TASK DIRECTIONS:
Print out the data precisely as it appears here, with no pictures.

INPUT DATA:
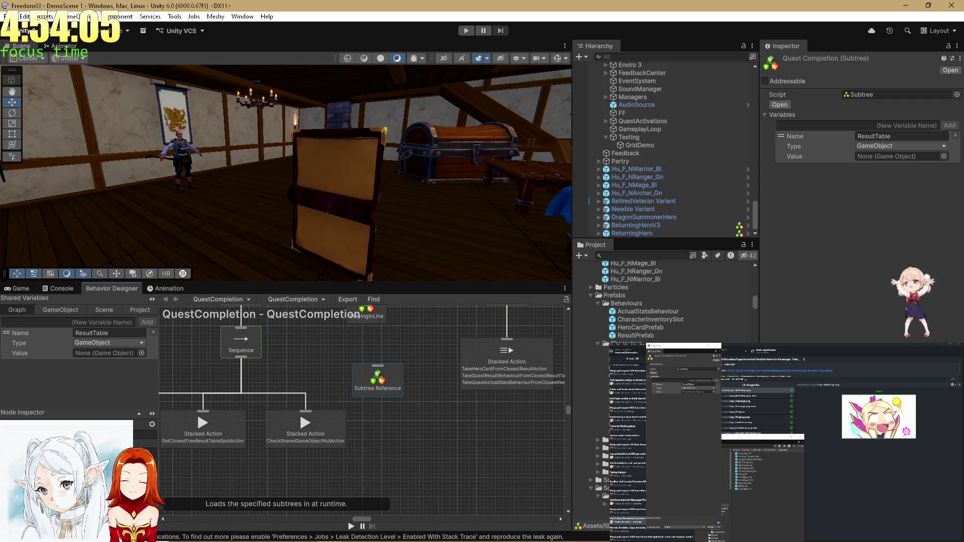
pyautogui.click(152, 436)
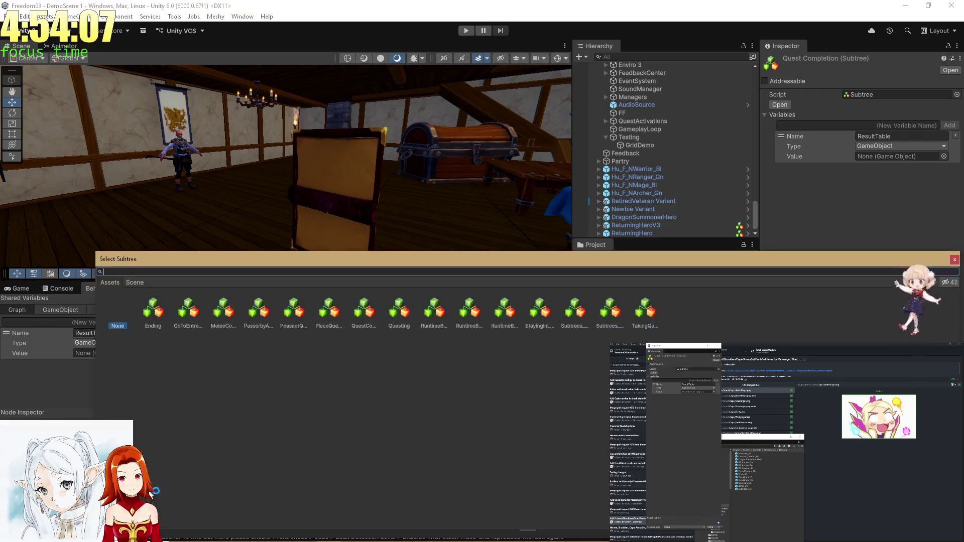
# - Assign the Passerby subtree and place Subtree Reference beside the Stacked Actions
pyautogui.press('Escape')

TASK OUTPUT:
pyautogui.click(152, 436)
# - Assign the Passerby subtree and place Subtree Reference beside the Stacked Actions
pyautogui.press('Escape')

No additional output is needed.